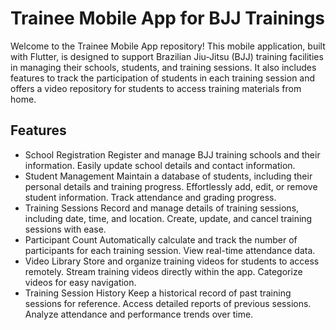 # Trainee Mobile App for BJJ Trainings

Welcome to the Trainee Mobile App repository! This mobile application, built with Flutter, is designed to support Brazilian Jiu-Jitsu (BJJ) training facilities in managing their schools, students, and training sessions. It also includes features to track the participation of students in each training session and offers a video repository for students to access training materials from home.

## Features

- School Registration
  Register and manage BJJ training schools and their information.
  Easily update school details and contact information.
- Student Management
  Maintain a database of students, including their personal details and training progress.
  Effortlessly add, edit, or remove student information.
  Track attendance and grading progress.
- Training Sessions
  Record and manage details of training sessions, including date, time, and location.
  Create, update, and cancel training sessions with ease.
- Participant Count
  Automatically calculate and track the number of participants for each training session.
  View real-time attendance data.
- Video Library
  Store and organize training videos for students to access remotely.
  Stream training videos directly within the app.
  Categorize videos for easy navigation.
- Training Session History
  Keep a historical record of past training sessions for reference.
  Access detailed reports of previous sessions.
  Analyze attendance and performance trends over time.
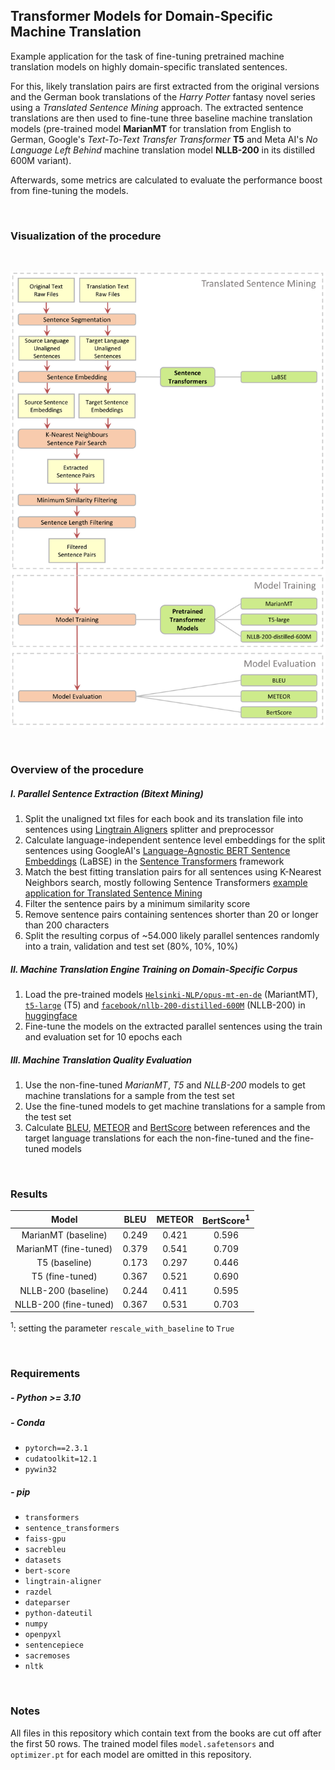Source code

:## Transformer Models for Domain-Specific Machine Translation

Example application for the task of fine-tuning pretrained machine translation models on highly domain-specific 
translated sentences. 

For this, likely translation pairs are first extracted from the original versions and the German book translations of the 
_Harry Potter_ fantasy novel series using a _Translated Sentence Mining_ approach. The extracted sentence translations are then used to fine-tune three baseline 
machine translation models (pre-trained model **MarianMT** for translation from English to German, Google's *Text-To-Text Transfer Transformer* **T5** and Meta AI's *No Language Left Behind* machine translation model **NLLB-200** in its distilled 600M variant).

Afterwards, some metrics are calculated to evaluate the performance boost from fine-tuning the models. 

<br>


### Visualization of the procedure

<br>

<kbd>![](imgs/procedure_overview.svg)</kbd>

<br>


### Overview of the procedure

##### I. Parallel Sentence Extraction (Bitext Mining)

1. Split the unaligned txt files for each book and its translation file into sentences using [Lingtrain Aligners](https://github.com/averkij/lingtrain-aligner) splitter and preprocessor
2. Calculate language-independent sentence level embeddings for the split sentences using GoogleAI's [Language-Agnostic BERT Sentence Embeddings](https://ai.googleblog.com/2020/08/language-agnostic-bert-sentence.html) (LaBSE) in the [Sentence Transformers](https://github.com/UKPLab/sentence-transformers) framework
3. Match the best fitting translation pairs for all sentences using K-Nearest Neighbors search, mostly following Sentence Transformers [example application for Translated Sentence Mining](https://github.com/UKPLab/sentence-transformers/tree/master/examples/applications/parallel-sentence-mining)
4. Filter the sentence pairs by a minimum similarity score
5. Remove sentence pairs containing sentences shorter than 20 or longer than 200 characters 
5. Split the resulting corpus of ~54.000 likely parallel sentences randomly into a train, validation and test set (80%, 10%, 10%)

##### II. Machine Translation Engine Training on Domain-Specific Corpus

1. Load the pre-trained models [`Helsinki-NLP/opus-mt-en-de`](https://github.com/Helsinki-NLP/Opus-MT) (MariantMT), [`t5-large`](https://github.com/google-research/text-to-text-transfer-transformer) (T5) and [`facebook/nllb-200-distilled-600M`](https://arxiv.org/abs/2207.04672) (NLLB-200) in [huggingface](https://huggingface.co/)
2. Fine-tune the models on the extracted parallel sentences using the train and evaluation set for 10 epochs each

##### III. Machine Translation Quality Evaluation

1. Use the non-fine-tuned _MarianMT_, _T5_ and _NLLB-200_ models to get machine translations for a sample from the test set
2. Use the fine-tuned models to get machine translations for a sample from the test set
3. Calculate [BLEU](https://github.com/mjpost/sacrebleu), [METEOR](https://github.com/nltk/nltk/blob/develop/nltk/translate/meteor_score.py) and [BertScore](https://github.com/Tiiiger/bert_score) between references and the target language translations for each the non-fine-tuned and the fine-tuned models

<br>

### Results

|         Model         | BLEU  | METEOR | BertScore<sup>1</sup> |
|:---------------------:|:-----:|:------:|:---------------------:|
|  MarianMT (baseline)  | 0.249 | 0.421  |         0.596         |
| MarianMT (fine-tuned) | 0.379 | 0.541  |         0.709         |
|  T5 (baseline)        | 0.173 | 0.297  |         0.446         |
|  T5 (fine-tuned)      | 0.367 | 0.521  |         0.690         |
|  NLLB-200 (baseline)  | 0.244 | 0.411  |         0.595         |
| NLLB-200 (fine-tuned) | 0.367 | 0.531  |         0.703         |

<sup>1</sup>: setting the parameter `rescale_with_baseline` to `True`

<br>

### Requirements

##### - Python >= 3.10

##### - Conda
  - `pytorch==2.3.1`
  - `cudatoolkit=12.1`
  - `pywin32`

##### - pip
  - `transformers`
  - `sentence_transformers`
  - `faiss-gpu`
  - `sacrebleu`
  - `datasets`
  - `bert-score`
  - `lingtrain-aligner`
  - `razdel`
  - `dateparser`
  - `python-dateutil`
  - `numpy`
  - `openpyxl`
  - `sentencepiece`
  - `sacremoses`
  - `nltk`

<br>

### Notes

All files in this repository which contain text from the books are cut off after the first 50 rows.
The trained model files `model.safetensors` and `optimizer.pt` for each model are omitted in this repository.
────────────────────
_What the exercise asks_
Verbatim copy, images excluded: transcribe all the entries above.

_Task response_
 # Trainee Mobile App for BJJ Trainings

Welcome to the Trainee Mobile App repository! This mobile application, built with Flutter, is designed to support Brazilian Jiu-Jitsu (BJJ) training facilities in managing their schools, students, and training sessions. It also includes features to track the participation of students in each training session and offers a video repository for students to access training materials from home.

## Features

- School Registration
  Register and manage BJJ training schools and their information.
  Easily update school details and contact information.
- Student Management
  Maintain a database of students, including their personal details and training progress.
  Effortlessly add, edit, or remove student information.
  Track attendance and grading progress.
- Training Sessions
  Record and manage details of training sessions, including date, time, and location.
  Create, update, and cancel training sessions with ease.
- Participant Count
  Automatically calculate and track the number of participants for each training session.
  View real-time attendance data.
- Video Library
  Store and organize training videos for students to access remotely.
  Stream training videos directly within the app.
  Categorize videos for easy navigation.
- Training Session History
  Keep a historical record of past training sessions for reference.
  Access detailed reports of previous sessions.
  Analyze attendance and performance trends over time.
Source code

:## Transformer Models for Domain-Specific Machine Translation

Example application for the task of fine-tuning pretrained machine translation models on highly domain-specific 
translated sentences. 

For this, likely translation pairs are first extracted from the original versions and the German book translations of the 
_Harry Potter_ fantasy novel series using a _Translated Sentence Mining_ approach. The extracted sentence translations are then used to fine-tune three baseline 
machine translation models (pre-trained model **MarianMT** for translation from English to German, Google's *Text-To-Text Transfer Transformer* **T5** and Meta AI's *No Language Left Behind* machine translation model **NLLB-200** in its distilled 600M variant).

Afterwards, some metrics are calculated to evaluate the performance boost from fine-tuning the models. 

<br>


### Visualization of the procedure

<br>

<kbd>![](imgs/procedure_overview.svg)</kbd>

<br>


### Overview of the procedure

##### I. Parallel Sentence Extraction (Bitext Mining)

1. Split the unaligned txt files for each book and its translation file into sentences using [Lingtrain Aligners](https://github.com/averkij/lingtrain-aligner) splitter and preprocessor
2. Calculate language-independent sentence level embeddings for the split sentences using GoogleAI's [Language-Agnostic BERT Sentence Embeddings](https://ai.googleblog.com/2020/08/language-agnostic-bert-sentence.html) (LaBSE) in the [Sentence Transformers](https://github.com/UKPLab/sentence-transformers) framework
3. Match the best fitting translation pairs for all sentences using K-Nearest Neighbors search, mostly following Sentence Transformers [example application for Translated Sentence Mining](https://github.com/UKPLab/sentence-transformers/tree/master/examples/applications/parallel-sentence-mining)
4. Filter the sentence pairs by a minimum similarity score
5. Remove sentence pairs containing sentences shorter than 20 or longer than 200 characters 
5. Split the resulting corpus of ~54.000 likely parallel sentences randomly into a train, validation and test set (80%, 10%, 10%)

##### II. Machine Translation Engine Training on Domain-Specific Corpus

1. Load the pre-trained models [`Helsinki-NLP/opus-mt-en-de`](https://github.com/Helsinki-NLP/Opus-MT) (MariantMT), [`t5-large`](https://github.com/google-research/text-to-text-transfer-transformer) (T5) and [`facebook/nllb-200-distilled-600M`](https://arxiv.org/abs/2207.04672) (NLLB-200) in [huggingface](https://huggingface.co/)
2. Fine-tune the models on the extracted parallel sentences using the train and evaluation set for 10 epochs each

##### III. Machine Translation Quality Evaluation

1. Use the non-fine-tuned _MarianMT_, _T5_ and _NLLB-200_ models to get machine translations for a sample from the test set
2. Use the fine-tuned models to get machine translations for a sample from the test set
3. Calculate [BLEU](https://github.com/mjpost/sacrebleu), [METEOR](https://github.com/nltk/nltk/blob/develop/nltk/translate/meteor_score.py) and [BertScore](https://github.com/Tiiiger/bert_score) between references and the target language translations for each the non-fine-tuned and the fine-tuned models

<br>

### Results

|         Model         | BLEU  | METEOR | BertScore<sup>1</sup> |
|:---------------------:|:-----:|:------:|:---------------------:|
|  MarianMT (baseline)  | 0.249 | 0.421  |         0.596         |
| MarianMT (fine-tuned) | 0.379 | 0.541  |         0.709         |
|  T5 (baseline)        | 0.173 | 0.297  |         0.446         |
|  T5 (fine-tuned)      | 0.367 | 0.521  |         0.690         |
|  NLLB-200 (baseline)  | 0.244 | 0.411  |         0.595         |
| NLLB-200 (fine-tuned) | 0.367 | 0.531  |         0.703         |

<sup>1</sup>: setting the parameter `rescale_with_baseline` to `True`

<br>

### Requirements

##### - Python >= 3.10

##### - Conda
  - `pytorch==2.3.1`
  - `cudatoolkit=12.1`
  - `pywin32`

##### - pip
  - `transformers`
  - `sentence_transformers`
  - `faiss-gpu`
  - `sacrebleu`
  - `datasets`
  - `bert-score`
  - `lingtrain-aligner`
  - `razdel`
  - `dateparser`
  - `python-dateutil`
  - `numpy`
  - `openpyxl`
  - `sentencepiece`
  - `sacremoses`
  - `nltk`

<br>

### Notes

All files in this repository which contain text from the books are cut off after the first 50 rows.
The trained model files `model.safetensors` and `optimizer.pt` for each model are omitted in this repository.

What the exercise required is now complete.